What you should do: What lines of the data below include the word "Samansa"? Report them by copying each.
[[ Provided records open ]]
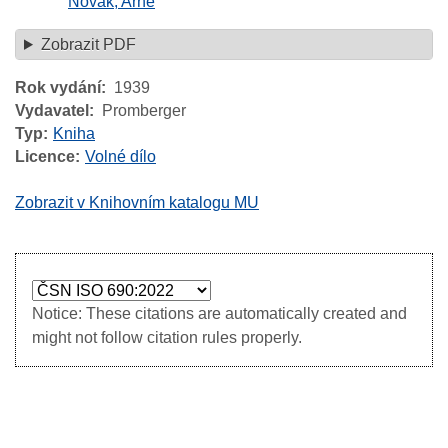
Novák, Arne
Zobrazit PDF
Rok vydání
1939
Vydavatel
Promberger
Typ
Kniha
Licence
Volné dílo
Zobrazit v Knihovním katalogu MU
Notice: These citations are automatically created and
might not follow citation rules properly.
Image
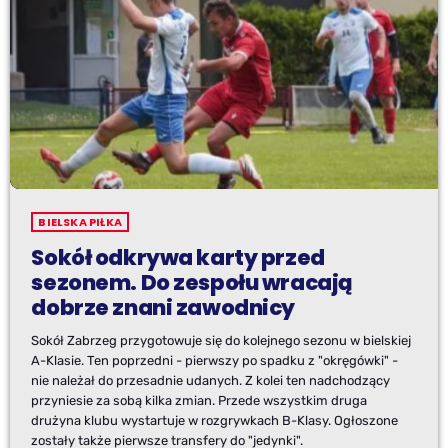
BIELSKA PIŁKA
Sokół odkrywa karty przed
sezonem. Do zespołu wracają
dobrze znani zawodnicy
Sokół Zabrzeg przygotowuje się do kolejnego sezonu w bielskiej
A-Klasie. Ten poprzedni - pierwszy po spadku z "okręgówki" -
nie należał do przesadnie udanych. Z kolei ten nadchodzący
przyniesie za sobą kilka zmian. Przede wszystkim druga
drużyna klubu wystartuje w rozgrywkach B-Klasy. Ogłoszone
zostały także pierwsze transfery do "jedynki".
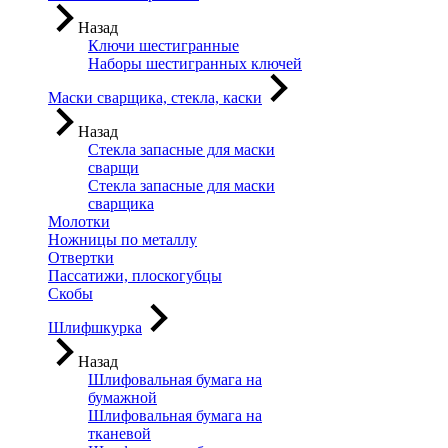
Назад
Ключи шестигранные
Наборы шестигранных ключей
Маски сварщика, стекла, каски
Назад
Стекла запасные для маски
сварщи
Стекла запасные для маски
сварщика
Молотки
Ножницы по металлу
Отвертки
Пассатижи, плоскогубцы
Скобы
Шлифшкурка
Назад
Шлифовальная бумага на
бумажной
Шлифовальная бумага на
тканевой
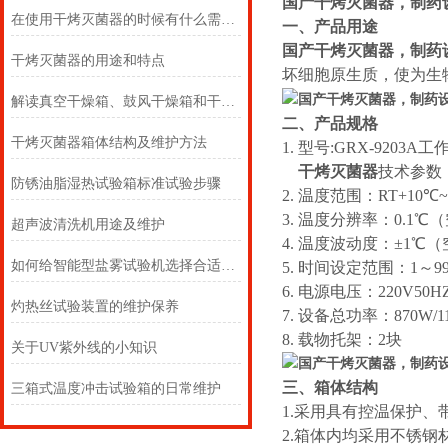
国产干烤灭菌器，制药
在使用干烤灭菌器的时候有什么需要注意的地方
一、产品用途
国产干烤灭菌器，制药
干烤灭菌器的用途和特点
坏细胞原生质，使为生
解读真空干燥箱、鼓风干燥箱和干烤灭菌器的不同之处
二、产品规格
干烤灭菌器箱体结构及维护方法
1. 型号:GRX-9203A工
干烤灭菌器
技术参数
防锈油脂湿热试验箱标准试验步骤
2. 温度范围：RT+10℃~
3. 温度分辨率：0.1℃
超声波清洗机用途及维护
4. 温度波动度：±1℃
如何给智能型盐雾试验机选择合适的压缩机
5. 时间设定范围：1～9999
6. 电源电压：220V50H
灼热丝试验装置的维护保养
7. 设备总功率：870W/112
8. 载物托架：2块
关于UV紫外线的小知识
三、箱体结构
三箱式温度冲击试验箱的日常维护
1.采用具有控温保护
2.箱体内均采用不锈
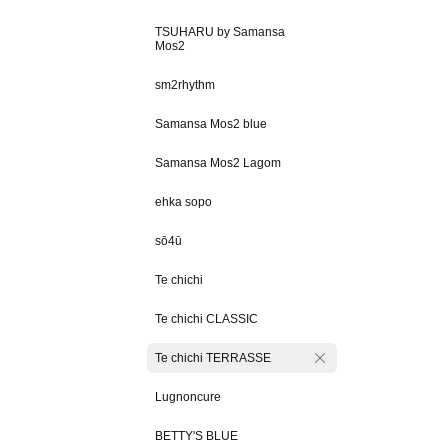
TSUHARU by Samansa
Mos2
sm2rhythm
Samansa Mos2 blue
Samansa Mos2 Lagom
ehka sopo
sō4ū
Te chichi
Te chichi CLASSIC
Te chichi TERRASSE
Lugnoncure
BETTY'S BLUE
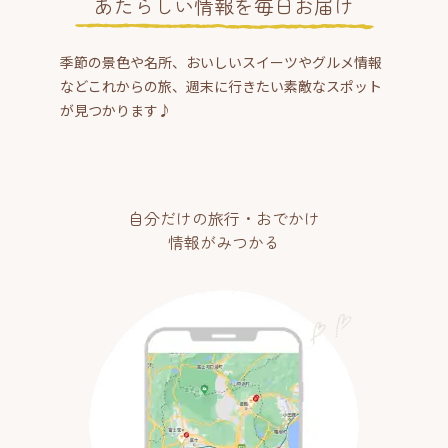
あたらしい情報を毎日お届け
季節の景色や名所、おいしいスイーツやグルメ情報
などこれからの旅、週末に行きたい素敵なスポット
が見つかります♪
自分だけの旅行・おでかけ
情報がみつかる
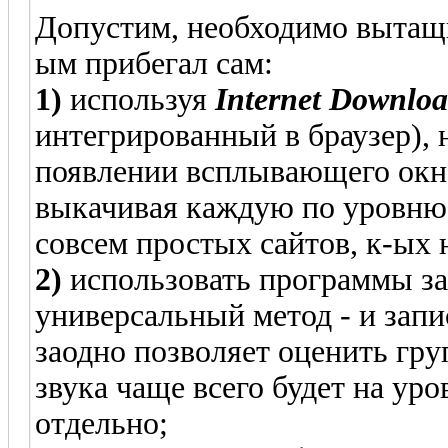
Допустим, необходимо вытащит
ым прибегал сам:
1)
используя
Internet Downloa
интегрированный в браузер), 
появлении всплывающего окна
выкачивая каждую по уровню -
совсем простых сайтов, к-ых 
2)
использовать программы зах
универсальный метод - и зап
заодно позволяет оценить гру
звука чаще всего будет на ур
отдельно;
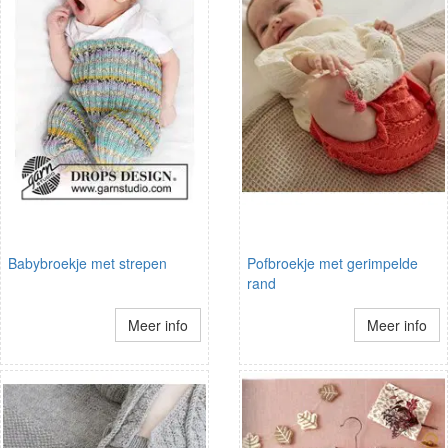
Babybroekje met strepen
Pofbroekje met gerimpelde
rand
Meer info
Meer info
[[ Provided records closed ]]
Response below:
TSUHARU by Samansa
Samansa Mos2 blue
Samansa Mos2 Lagom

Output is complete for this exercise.